Tribuna

Alfonso lazo

El secuestro del Estado

La Historia de las Mentalidades funciona como una rueda: primero gira despacio, casi no se percibe el movimiento, y pueden pasar siglos sin atraer la atención de los historiadores; luego, acelera y va adquiriendo una velocidad vertiginosa hasta que un día de 1931 España se acuesta monárquica y se levanta republicana. No siempre tales cambios históricos son para bien ni sirven al progreso: la rueda ha girado hacia atrás. Hoy, va convirtiéndose en lugar común de la mentalidad colectiva que la democracia en Europa ha entrado en crisis. Viene de lejos.

Con el fin de la Segunda Guerra Mundial terminó el ciclo de los grandes hombres de Estado que había seguido al de los creadores de pueblos: Roosevelt en Estados Unidos fallecía poco antes del fin del conflicto bélico, y Winston Churchill, visto como el hombre que salvó al Reino Unido, perdía las elecciones apenas llegada la paz. Después, vinieron los epígonos, también eran grandes, pero aparecían cada vez más dispersos y de menor rango: de Gaulle, Adenauer, Indira Gandhi, Pablo VI, Golda Meir en Israel. El último, seguramente, fue Mitterrand. Hoy, vivimos "la hora de los enanos" que diría alguien cuyo nombre no puede ser pronunciado. Cómo comparar, en efecto, a cualquiera de los citados con cualquiera de los políticos actuales en España y en la UE. Ha sido precisamente la ausencia de altas personalidades heráldicas lo que ha hecho posible a los partidos ocupar un lugar en la democracia que no les corresponde.

No puede existir democracia sin partidos, pues cuando se vive en libertad los partidos son las asociaciones naturales e inevitables de quienes piensan de forma parecida con relación a la manera de dirigir un país. Suprimirlos sería suprimir el derecho de reunión y de expresión, piedra angular del sistema.

Mas ha ocurrido que esas asociaciones, ahora faltas de líderes con sentido de Estado y de nación, han secuestrado al Estado. Ya los partidos no ven en el Estado la institución que garantiza la libertad, la justicia, el orden y la prosperidad de los ciudadanos, sino un artefacto al servicio del partido mismo. Si los votantes pudieran escuchar cuanto se dice en las reuniones secretas de los jefes partidarios escaparían empavorecidos de las urnas. En España, por no hablar de Europa entera, la democracia con partidos ha mudado a una democracia de partidos.

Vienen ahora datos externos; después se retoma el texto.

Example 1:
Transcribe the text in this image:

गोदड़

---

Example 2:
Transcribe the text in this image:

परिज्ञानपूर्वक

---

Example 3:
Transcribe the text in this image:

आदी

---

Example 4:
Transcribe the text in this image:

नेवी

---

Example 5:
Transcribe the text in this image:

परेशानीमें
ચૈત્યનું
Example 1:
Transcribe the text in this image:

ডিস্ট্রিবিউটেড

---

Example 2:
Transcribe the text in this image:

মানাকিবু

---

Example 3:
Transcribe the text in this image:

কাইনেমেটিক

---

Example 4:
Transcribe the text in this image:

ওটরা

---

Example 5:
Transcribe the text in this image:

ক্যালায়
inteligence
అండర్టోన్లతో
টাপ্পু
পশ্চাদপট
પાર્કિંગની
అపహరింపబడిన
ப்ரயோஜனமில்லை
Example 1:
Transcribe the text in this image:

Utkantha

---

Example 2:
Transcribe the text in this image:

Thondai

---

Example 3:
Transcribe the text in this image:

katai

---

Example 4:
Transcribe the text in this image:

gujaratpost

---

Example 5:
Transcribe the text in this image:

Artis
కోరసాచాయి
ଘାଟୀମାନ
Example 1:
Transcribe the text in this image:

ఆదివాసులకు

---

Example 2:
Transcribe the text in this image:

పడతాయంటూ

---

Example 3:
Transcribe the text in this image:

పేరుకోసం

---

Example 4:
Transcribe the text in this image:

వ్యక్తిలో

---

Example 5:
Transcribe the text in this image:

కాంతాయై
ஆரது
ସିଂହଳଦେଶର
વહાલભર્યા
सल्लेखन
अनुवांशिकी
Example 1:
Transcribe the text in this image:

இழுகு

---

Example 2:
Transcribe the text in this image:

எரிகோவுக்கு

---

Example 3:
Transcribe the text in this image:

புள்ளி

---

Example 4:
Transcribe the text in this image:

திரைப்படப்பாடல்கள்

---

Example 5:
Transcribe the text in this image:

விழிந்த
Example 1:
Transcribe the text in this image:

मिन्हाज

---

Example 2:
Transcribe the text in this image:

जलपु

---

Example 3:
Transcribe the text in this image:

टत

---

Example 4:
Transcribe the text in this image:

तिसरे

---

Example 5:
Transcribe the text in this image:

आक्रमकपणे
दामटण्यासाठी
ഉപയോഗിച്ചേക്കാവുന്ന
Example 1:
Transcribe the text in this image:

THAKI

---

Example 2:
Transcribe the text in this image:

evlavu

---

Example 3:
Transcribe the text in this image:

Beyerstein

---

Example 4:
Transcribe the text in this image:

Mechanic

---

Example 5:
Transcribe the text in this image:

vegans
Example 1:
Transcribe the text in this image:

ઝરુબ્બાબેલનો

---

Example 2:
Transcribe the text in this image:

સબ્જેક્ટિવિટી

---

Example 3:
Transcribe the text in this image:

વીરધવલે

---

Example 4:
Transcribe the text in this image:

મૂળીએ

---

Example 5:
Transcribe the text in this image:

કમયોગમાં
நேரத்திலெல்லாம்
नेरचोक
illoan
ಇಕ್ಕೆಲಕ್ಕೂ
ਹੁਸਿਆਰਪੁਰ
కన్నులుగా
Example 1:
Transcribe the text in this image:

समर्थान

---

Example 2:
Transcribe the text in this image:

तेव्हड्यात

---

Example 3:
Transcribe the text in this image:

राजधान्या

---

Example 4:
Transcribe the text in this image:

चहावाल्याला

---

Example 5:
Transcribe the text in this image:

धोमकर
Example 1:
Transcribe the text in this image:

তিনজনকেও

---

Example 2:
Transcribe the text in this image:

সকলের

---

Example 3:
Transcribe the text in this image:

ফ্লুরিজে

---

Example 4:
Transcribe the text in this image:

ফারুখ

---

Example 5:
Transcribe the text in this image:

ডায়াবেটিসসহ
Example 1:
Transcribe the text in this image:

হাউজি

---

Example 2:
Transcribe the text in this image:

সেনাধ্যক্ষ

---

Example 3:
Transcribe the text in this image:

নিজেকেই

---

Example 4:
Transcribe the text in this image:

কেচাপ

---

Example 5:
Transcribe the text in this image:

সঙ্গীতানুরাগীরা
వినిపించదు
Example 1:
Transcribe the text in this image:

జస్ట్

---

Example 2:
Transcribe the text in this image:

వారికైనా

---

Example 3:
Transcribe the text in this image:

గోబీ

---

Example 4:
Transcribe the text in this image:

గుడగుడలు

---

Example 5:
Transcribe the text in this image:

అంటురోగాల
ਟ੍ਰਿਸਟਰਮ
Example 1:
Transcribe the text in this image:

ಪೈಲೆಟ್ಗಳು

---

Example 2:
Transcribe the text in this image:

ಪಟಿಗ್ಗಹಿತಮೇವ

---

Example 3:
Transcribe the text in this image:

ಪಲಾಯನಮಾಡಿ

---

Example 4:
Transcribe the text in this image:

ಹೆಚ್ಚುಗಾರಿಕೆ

Los ciudadanos comprendieron, y en los periódicos se habla abiertamente de desafección popular y crisis democrática; coyuntura peligrosa y cercana al modelo de quienes defienden la democracia directa en la calle, sinónimo de totalitarismo de masas.

No existe alternativa alguna a la democracia parlamentaria, como no sea la tiranía y la pérdida de libertades. Pero si cabe una reforma a fondo de parlamentos, elecciones y partidos. Reforma nada onerosa que podría dar comienzo con una nueva ley electoral a fin de permitir a los votantes tener la última palabra y no dejarla en manos de maniobreros profesionales y alianzas contra natura. No costaría ni un euro cambiar listas cerradas y bloqueadas por distritos unipersonales y a dos vueltas. No cuesta nada, sino todo lo contrario, dejar de financiar a los partidos como tales partidos: que busquen el dinero ellos en las cuotas de sus militantes y en donaciones privadas; donaciones libres, siempre que se hagan públicas y así el ciudadano conozca quién dona a quién y vote en consecuencia; los casos de corrupción disminuirían mucho.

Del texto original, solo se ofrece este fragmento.